Hi lars, when to much phosphorus enters the environment, it acts as a stimulant for plants, algae and microorganisms. The problem is that it can accelerates the growth and reproduction of the wrong types organisms. It can throw the entire ecosystem off balance and collapse the system. In the Everglades, it impairs the natural ecosystem that many endangered animals rely on.

Macartney Ewing
Macartney Ewing (@guest_6928)
1 year ago

Hi Quinn! Great poster and very informative. I had no idea what a large impact phosphorus has on our Florida Everglades, although I was already aware of how phosphorus is negatively affecting the oceans by causing increased algae blooms. Great job!

quinn zacharias
quinn zacharias (@guest_7228)
Reply to  Macartney Ewing
1 year ago

The algae blooms you see in the ocean are caused by the same mechanism, eutrophication. This word is latin for “enriching with energy”. Phosphorus fertilizes ecosystems and increases their production and reproduction. However, the wrong kinds of organisms can reproduce to fast and grow to large that it throws the ecosystem balance off and alters/crashes the system,

Jennifer Sonaly Vale
Jennifer Sonaly Vale (@guest_6954)
1 year ago

Hi Quinn,

Great job! Congrats on how far you’ve come! I very much enjoyed your video, I think you did a really good job with it.

My question for you is: What are your future goals for this project (do you plan on expanding on this or do you think you’ll research a different aspect of the everglades? , and what are some policy implications you predict might emerge from the research in this area?

Wishing you the best in your future endeavors, congrats on getting this far and hope you and your fam are staying safe during this pandemic.


quinn zacharias
quinn zacharias (@guest_7402)
Reply to  Jennifer Sonaly Vale
1 year ago

Hi Jenn,

The review we are writing is currently only qualitative.

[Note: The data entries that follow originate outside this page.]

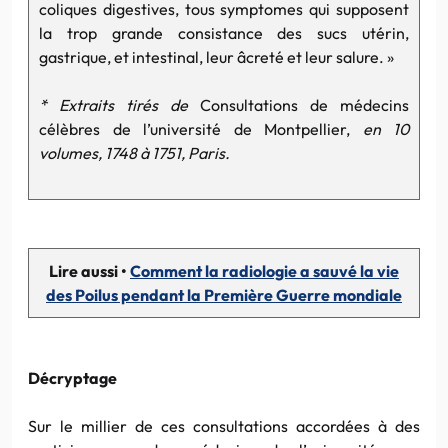
coliques digestives, tous symptomes qui supposent
la trop grande consistance des sucs utérin,
gastrique, et intestinal, leur âcreté et leur salure. »
* Extraits tirés de
Consultations de médecins
célèbres de l’université de Montpellier,
en 10
volumes, 1748 à 1751, Paris.
Lire aussi •
Comment la radiologie a sauvé la vie
des Poilus pendant la Première Guerre mondiale
Décryptage
Sur le millier de ces consultations accordées à des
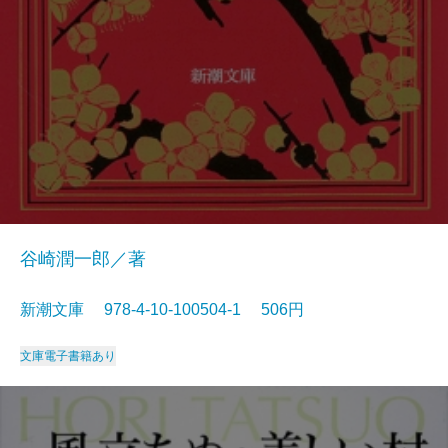
谷崎潤一郎／著
新潮文庫 978-4-10-100504-1 506円
文庫
電子書籍あり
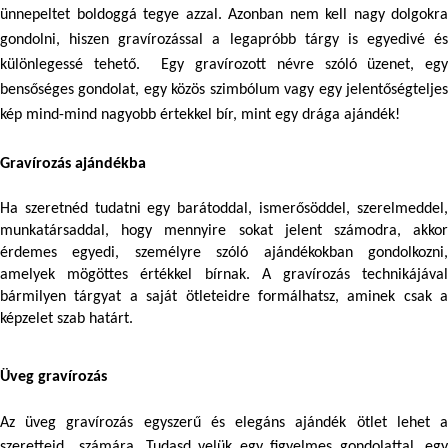
ünnepeltet boldoggá tegye azzal. Azonban nem kell nagy dolgokra 
gondolni, hiszen
 gravírozáss
al a legapróbb tárgy is egyedivé és 
különlegessé tehető.  Egy gravírozott névre szóló üzenet, egy 
bensőséges gondolat, egy közös szimbólum vagy egy jelentőségteljes 
kép mind-mind nagyobb értekkel bír, mint egy drága ajándék! 
Gravírozás ajándékba
Ha szeretnéd tudatni egy barátoddal, ismerősöddel, szerelmeddel, 
munkatársaddal, hogy mennyire sokat jelent számodra, akkor 
érdemes egyedi, személyre szóló ajándékokban gondolkozni, 
amelyek mögöttes értékkel bírnak. A gravírozás technikájával 
bármilyen tárgyat a saját ötleteidre formálhatsz, aminek csak a 
képzelet szab határt.
Üveg gravírozás
Az üveg gravírozás egyszerű és elegáns ajándék ötlet lehet a 
szeretteid  számára. Tudasd velük egy figyelmes gondolattal, egy 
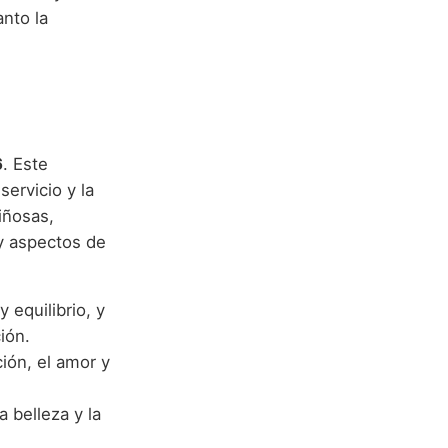
anto la
6
. Este
servicio y la
iñosas,
 y aspectos de
 equilibrio, y
ión.
ción, el amor y
a belleza y la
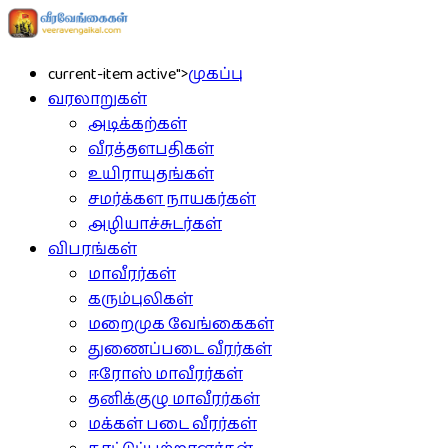
current-item active">
முகப்பு
வரலாறுகள்
அடிக்கற்கள்
வீரத்தளபதிகள்
உயிராயுதங்கள்
சமர்க்கள நாயகர்கள்
அழியாச்சுடர்கள்
விபரங்கள்
மாவீரர்கள்
கரும்புலிகள்
மறைமுக வேங்கைகள்
துணைப்படை வீரர்கள்
ஈரோஸ் மாவீரர்கள்
தனிக்குழு மாவீரர்கள்
மக்கள் படை வீரர்கள்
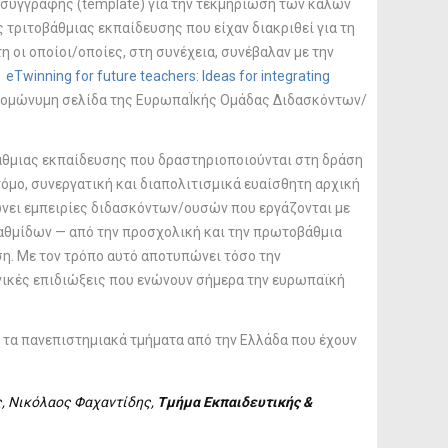
συγγραφής (template) για την τεκμηρίωση των καλών
τριτοβάθμιας εκπαίδευσης που είχαν διακριθεί για τη
 οι οποίοι/οποίες, στη συνέχεια, συνέβαλαν με την
ο
eTwinning for future teachers: Ideas for integrating
ν ομώνυμη σελίδα της ΕυρωπαΪκής Ομάδας Διδασκόντων/
θμιας εκπαίδευσης που δραστηριοποιούνται στη δράση
όμο, συνεργατική και διαπολιτισμικά ευαίσθητη αρχική
νει εμπειρίες διδασκόντων/ουσών που εργάζονται με
βαθμίδων — από την προσχολική και την πρωτοβάθμια
ση. Με τον τρόπο αυτό αποτυπώνει τόσο την
γικές επιδιώξεις που ενώνουν σήμερα την ευρωπαϊκή
 τα πανεπιστημιακά τμήματα από την Ελλάδα που έχουν
, Νικόλαος Φαχαντίδης,
Τμήμα Εκπαιδευτικής &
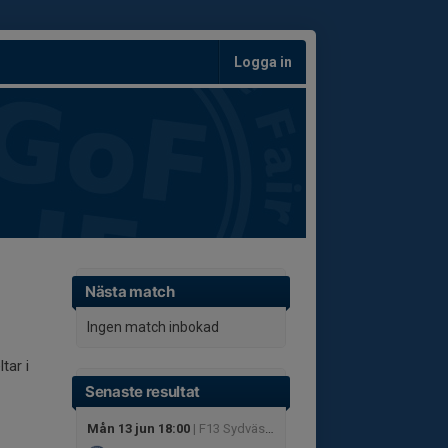
Logga in
Nästa match
Ingen match inbokad
tar i
Senaste resultat
Mån 13 jun 18:00
| F13 Sydvästra C1, vår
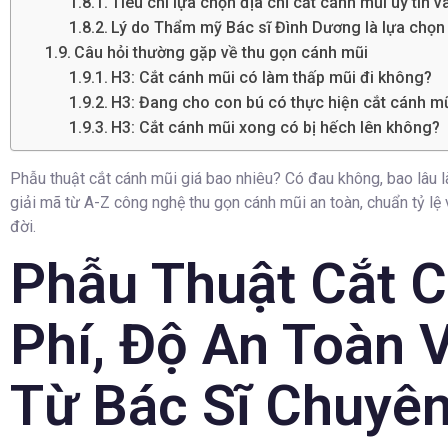
Tiêu chí lựa chọn địa chỉ cắt cánh mũi uy tín v
Lý do Thẩm mỹ Bác sĩ Đình Dương là lựa chọn
Câu hỏi thường gặp về thu gọn cánh mũi
H3: Cắt cánh mũi có làm thấp mũi đi không?
H3: Đang cho con bú có thực hiện cắt cánh m
H3: Cắt cánh mũi xong có bị hếch lên không?
Phẫu thuật cắt cánh mũi giá bao nhiêu? Có đau không, bao lâu 
giải mã từ A-Z công nghệ thu gọn cánh mũi an toàn, chuẩn tỷ lệ 
đời.
Phẫu Thuật Cắt C
Phí, Độ An Toàn 
Từ Bác Sĩ Chuyê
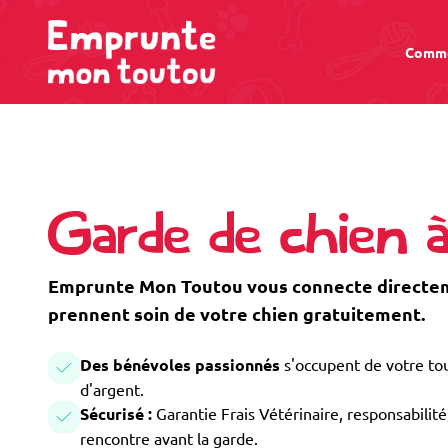
Comme
Garde de chien à
Emprunte Mon Toutou vous connecte directeme
prennent soin de votre chien gratuitement.
Des bénévoles passionnés
s'occupent de votre tou
d'argent.
Sécurisé :
Garantie Frais Vétérinaire, responsabilité 
rencontre avant la garde.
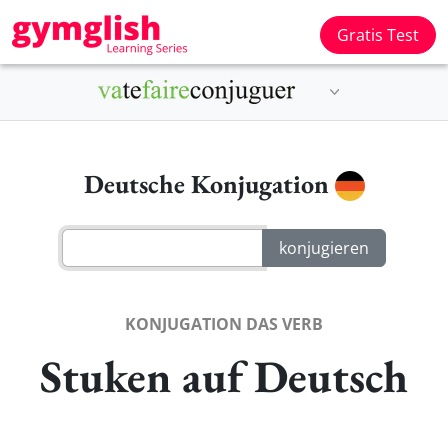
Gratis Test
Deutsche Konjugation
KONJUGATION DAS VERB
Stuken auf Deutsch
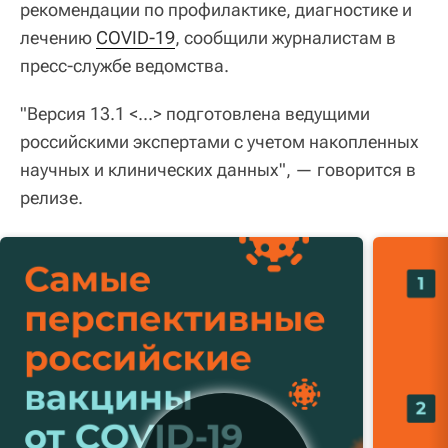
рекомендации по профилактике, диагностике и
лечению
COVID-19
, сообщили журналистам в
пресс-службе ведомства.
"Версия 13.1 <...> подготовлена ведущими
российскими экспертами с учетом накопленных
научных и клинических данных", — говорится в
релизе.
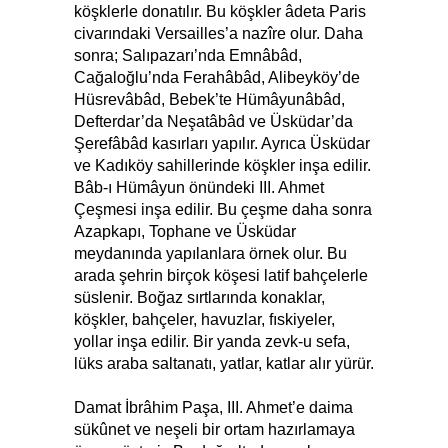
köşklerle donatılır. Bu köşkler âdeta Paris
civarındaki Versailles’a nazîre olur. Daha
sonra; Salıpazarı’nda Emnâbâd,
Cağaloğlu’nda Ferahâbâd, Alibeyköy’de
Hüsrevâbâd, Bebek’te Hümâyunâbâd,
Defterdar’da Neşatâbâd ve Üsküdar’da
Şerefâbâd kasırları yapılır. Ayrıca Üsküdar
ve Kadıköy sahillerinde köşkler inşa edilir.
Bâb-ı Hümâyun önündeki III. Ahmet
Çeşmesi inşa edilir. Bu çeşme daha sonra
Azapkapı, Tophane ve Üsküdar
meydanında yapılanlara örnek olur. Bu
arada şehrin birçok köşesi latif bahçelerle
süslenir. Boğaz sırtlarında konaklar,
köşkler, bahçeler, havuzlar, fıskiyeler,
yollar inşa edilir. Bir yanda zevk-u sefa,
lüks araba saltanatı, yatlar, katlar alır yürür.
Damat İbrâhim Paşa, III. Ahmet’e daima
sükûnet ve neşeli bir ortam hazırlamaya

After this semester, we want to produce quantitative survey’s of the literature to say something like ” x number of studies support a standard of 10 ppb, and y number of studies support a standard that is slightly altered”. Currently, we can’t say that.

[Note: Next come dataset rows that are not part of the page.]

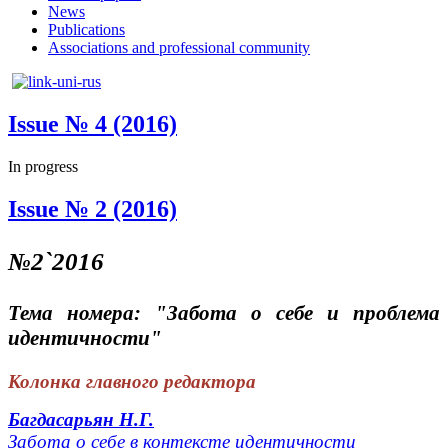
News
Publications
Associations and professional community
Issue № 4 (2016)
In progress
Issue № 2 (2016)
№2`2016
Тема номера: "Забота о себе и проблема
идентичности"
Колонка главного редактора
Багдасарьян Н.Г.
Забота о себе в контексте идентичности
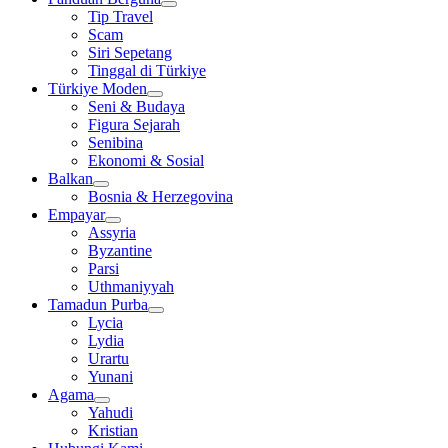
Tip Travel
Scam
Siri Sepetang
Tinggal di Türkiye
Türkiye Moden
Seni & Budaya
Figura Sejarah
Senibina
Ekonomi & Sosial
Balkan
Bosnia & Herzegovina
Empayar
Assyria
Byzantine
Parsi
Uthmaniyyah
Tamadun Purba
Lycia
Lydia
Urartu
Yunani
Agama
Yahudi
Kristian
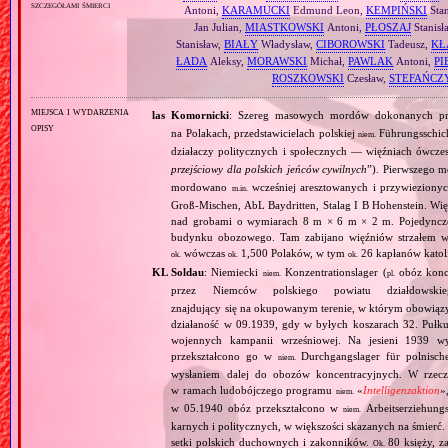
szczegółami śmierci
Antoni,
KARAMUCKI
Edmund Leon,
KEMPIŃSKI
Stan
Jan Julian,
MIASTKOWSKI
Antoni,
PŁOSZAJ
Stanisł
Stanisław,
BIAŁY
Władysław,
CIBOROWSKI
Tadeusz,
KŁ
ŁADA
Aleksy,
MORAWSKI
Michał,
PAWLAK
Antoni,
P
ROSZKOWSKI
Czesław,
STEFAŃCZ
miejsca i wydarzenia
las Komornicki
: Szereg masowych mordów dokonanych pr
opisy
na Polakach, przedstawicielach polskiej
Führungsschich
niem.
działaczy politycznych i społecznych — więźniach ówcz
przejściowy dla polskich jeńców cywilnych
”). Pierwszego 
mordowano
wcześniej aresztowanych i przywiezio
m.in.
Groß‐Mischen, AbL Baydritten, Stalag I B Hohenstein. 
nad grobami o wymiarach 8 m × 6 m × 2 m. Pojedyncze 
budynku obozowego. Tam zabijano więźniów strzałem 
wówczas
1,500 Polaków, w tym
26 kapłanów katol
ok.
ok.
ok.
KL Soldau
: Niemiecki
Konzentrationslager (
obóz konce
niem.
pl.
przez Niemców polskiego powiatu działdow
znajdujący się na okupowanym terenie, w którym obowiązy
działaność w 09.1939, gdy w byłych koszarach 32. Pułku
wojennych kampanii wrześniowej. Na jesieni 1939 w
przekształcono go w
Durchgangslager für polnische
niem.
wysłaniem dalej do obozów koncentracyjnych. W rzeczyw
w ramach ludobójczego programu
«
Intelligenzaktion
»
niem.
w 05.1940 obóz przekształcono w
Arbeitserziehungs
niem.
karnych i politycznych, w większości skazanych na śmierć
setki polskich duchownych i zakonników.
80 księży, 
Ok.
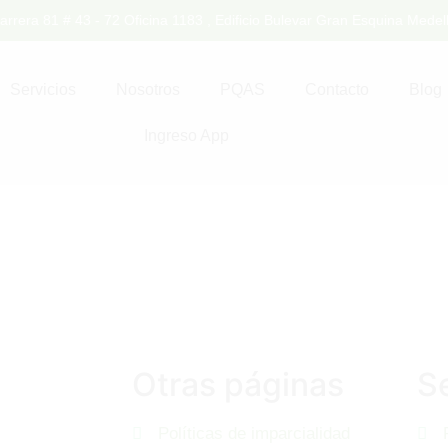
arrera 81 # 43 - 72 Oficina 1183 , Edificio Bulevar Gran Esquina Medell
Servicios
Nosotros
PQAS
Contacto
Blog
Ingreso App
Otras páginas
S
Políticas de imparcialidad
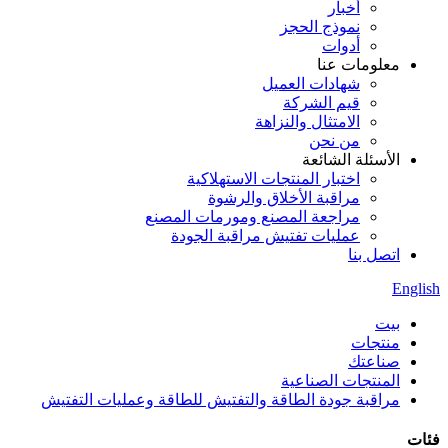
أخبار
نموذج الحجز
أدوات
معلومات عنا
شهادات العميل
قيم الشركة
الامتثال والنزاهة
من نحن
الأسئلة الشائعة
اختبار المنتجات الاستهلاكية
مراقبة الأخلاق والرشوة
مراجعة المصنع ومورمات المصنع
عمليات تفتيش مراقبة الجودة
اتصل بنا
English
بيت
منتجات
صناعتك
المنتجات الصناعية
مراقبة جودة الطاقة والتفتيش للطاقة وعمليات التفتيش
فئات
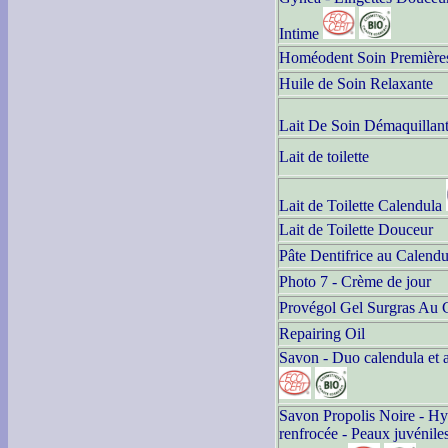
Intime
Homéodent Soin Première
Huile de Soin Relaxante
Lait De Soin Démaquillan
Lait de toilette
Lait de Toilette Calendula
Lait de Toilette Douceur
Pâte Dentifrice au Calendu
Photo 7 - Crème de jour
Provégol Gel Surgras Au 
Repairing Oil
Savon - Duo calendula et
Savon Propolis Noire - H
renfrocée - Peaux juvéniles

The next policy debate that could be had is probably not what the phosphorus concentrations in the interior everglades should be,. Rather, I think it should be about what phosphorus concentrations can we allow in water that is passing into the Everglades. How low do those need to be? I am also interested in how we can continue to drive phosphorus levels lower. One avenue that I think is really interesting is using activated carbon bed filters (large beds of charcoal) for filtering phosphorus out of the water before it enters into the Everglades. The idea is currently being tested on. They’re calling it “the clean water machine”. I think it is an interesting idea, but there are some questions about feasibility and scaling that might be fun to do research on.